Weil ich doch ab und zu auf solche Bemerkungen stoße, möchte ich klarstellen: So schlimm ist das gar nicht. Die Babys aus den aktuellen Geburtsanzeigen mit zwei oder noch mehr Vornamen haben meistens auch nur einen Rufnamen, genau wie die Babys, die von vornherein nur einen Vornamen bekommen haben. Die weiteren Vornamen treten im Alltag gar nicht in Erscheinung. Richtige Doppelnamen, bei denen zwei Vornamen als Rufname geführt werden, sind heutzutage eher selten.

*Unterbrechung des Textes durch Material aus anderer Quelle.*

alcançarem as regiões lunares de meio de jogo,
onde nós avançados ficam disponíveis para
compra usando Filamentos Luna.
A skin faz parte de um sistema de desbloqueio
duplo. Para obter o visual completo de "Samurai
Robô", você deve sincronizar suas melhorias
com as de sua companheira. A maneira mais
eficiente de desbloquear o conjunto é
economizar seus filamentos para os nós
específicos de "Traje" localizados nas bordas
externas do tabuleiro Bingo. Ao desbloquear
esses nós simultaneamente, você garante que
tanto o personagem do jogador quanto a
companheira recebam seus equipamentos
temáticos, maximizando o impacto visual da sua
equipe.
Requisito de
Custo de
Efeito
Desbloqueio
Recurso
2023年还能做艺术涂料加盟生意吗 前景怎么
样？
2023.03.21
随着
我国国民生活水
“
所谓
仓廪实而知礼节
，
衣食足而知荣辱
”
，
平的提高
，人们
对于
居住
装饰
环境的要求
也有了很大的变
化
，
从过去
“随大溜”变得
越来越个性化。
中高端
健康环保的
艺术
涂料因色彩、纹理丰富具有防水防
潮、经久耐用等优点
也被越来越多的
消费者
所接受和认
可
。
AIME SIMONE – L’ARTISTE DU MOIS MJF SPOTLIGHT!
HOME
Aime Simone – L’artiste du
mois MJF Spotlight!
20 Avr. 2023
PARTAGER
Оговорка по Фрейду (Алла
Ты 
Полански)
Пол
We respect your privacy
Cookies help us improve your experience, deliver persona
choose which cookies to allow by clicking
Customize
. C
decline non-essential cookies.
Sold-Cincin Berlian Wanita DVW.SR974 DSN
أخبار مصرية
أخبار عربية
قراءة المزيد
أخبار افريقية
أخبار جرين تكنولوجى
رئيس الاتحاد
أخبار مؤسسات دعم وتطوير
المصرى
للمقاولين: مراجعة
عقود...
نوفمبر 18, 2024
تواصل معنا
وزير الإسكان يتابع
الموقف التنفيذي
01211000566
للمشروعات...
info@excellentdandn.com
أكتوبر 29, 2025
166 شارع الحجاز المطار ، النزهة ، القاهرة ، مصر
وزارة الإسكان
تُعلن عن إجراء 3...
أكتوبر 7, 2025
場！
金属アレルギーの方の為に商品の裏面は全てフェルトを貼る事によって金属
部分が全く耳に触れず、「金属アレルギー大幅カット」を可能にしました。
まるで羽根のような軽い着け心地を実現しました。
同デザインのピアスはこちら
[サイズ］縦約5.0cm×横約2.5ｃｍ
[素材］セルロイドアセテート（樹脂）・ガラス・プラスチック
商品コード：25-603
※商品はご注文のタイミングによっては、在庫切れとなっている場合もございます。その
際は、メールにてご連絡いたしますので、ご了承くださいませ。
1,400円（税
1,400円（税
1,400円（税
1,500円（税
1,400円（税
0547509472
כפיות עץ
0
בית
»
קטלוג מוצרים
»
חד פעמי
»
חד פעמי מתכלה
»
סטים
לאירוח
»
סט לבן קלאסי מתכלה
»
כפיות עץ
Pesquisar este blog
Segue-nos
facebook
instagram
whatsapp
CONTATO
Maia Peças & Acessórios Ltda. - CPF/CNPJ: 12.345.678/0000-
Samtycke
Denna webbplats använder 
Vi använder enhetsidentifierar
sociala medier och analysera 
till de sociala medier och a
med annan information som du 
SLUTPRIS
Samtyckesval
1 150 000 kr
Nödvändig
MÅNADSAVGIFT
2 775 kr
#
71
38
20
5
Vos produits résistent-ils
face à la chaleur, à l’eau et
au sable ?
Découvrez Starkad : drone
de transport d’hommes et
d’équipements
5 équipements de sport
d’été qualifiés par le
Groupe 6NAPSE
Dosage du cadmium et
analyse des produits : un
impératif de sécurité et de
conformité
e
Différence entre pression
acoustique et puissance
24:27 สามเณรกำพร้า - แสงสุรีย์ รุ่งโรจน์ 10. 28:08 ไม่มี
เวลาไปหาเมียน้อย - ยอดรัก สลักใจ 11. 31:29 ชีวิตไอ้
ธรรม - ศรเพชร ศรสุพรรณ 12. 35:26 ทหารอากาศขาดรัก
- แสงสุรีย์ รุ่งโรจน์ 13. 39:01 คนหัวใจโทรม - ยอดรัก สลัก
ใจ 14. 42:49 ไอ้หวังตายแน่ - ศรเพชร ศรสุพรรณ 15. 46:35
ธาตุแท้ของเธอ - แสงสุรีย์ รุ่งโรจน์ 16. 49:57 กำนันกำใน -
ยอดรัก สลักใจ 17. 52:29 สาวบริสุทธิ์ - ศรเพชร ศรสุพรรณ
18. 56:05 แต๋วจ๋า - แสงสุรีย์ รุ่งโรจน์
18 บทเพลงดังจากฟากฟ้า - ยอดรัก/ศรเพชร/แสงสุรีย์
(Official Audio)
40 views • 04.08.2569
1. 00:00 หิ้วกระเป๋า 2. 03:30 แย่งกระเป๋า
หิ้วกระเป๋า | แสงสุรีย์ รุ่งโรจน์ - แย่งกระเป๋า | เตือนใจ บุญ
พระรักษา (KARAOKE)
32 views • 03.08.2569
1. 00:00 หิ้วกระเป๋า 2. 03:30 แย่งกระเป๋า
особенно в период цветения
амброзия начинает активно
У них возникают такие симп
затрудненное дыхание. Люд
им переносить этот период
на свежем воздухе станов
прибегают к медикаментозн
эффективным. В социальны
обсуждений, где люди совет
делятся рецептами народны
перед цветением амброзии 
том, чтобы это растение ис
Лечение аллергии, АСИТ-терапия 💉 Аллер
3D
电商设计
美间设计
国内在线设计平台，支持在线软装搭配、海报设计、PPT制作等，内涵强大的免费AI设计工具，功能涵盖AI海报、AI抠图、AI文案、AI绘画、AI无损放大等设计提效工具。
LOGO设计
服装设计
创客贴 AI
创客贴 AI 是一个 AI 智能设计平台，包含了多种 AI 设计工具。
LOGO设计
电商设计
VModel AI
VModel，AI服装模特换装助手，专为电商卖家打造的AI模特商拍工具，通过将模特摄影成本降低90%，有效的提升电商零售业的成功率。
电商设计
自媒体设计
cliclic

„Stumme“ Zweit- und Drittnamen zu vergeben ist nebenbei kein moderner Trend – vor 100 Jahren war der Anteil der Babys mit nur einem Vornamen viel kleiner als heute. Die Motivation für zusätzliche Vornamen war allerdings eine andere, damals stand die Nachbenennung nach Eltern, Großeltern und Paten im Vordergrund. Diese Tradition wird auch heutzutage in vielen Familien gelebt; eine größere Rolle spielt inzwischen bei der Entscheidung für einen zweiten Vornamen das Streben nach Individualisierung.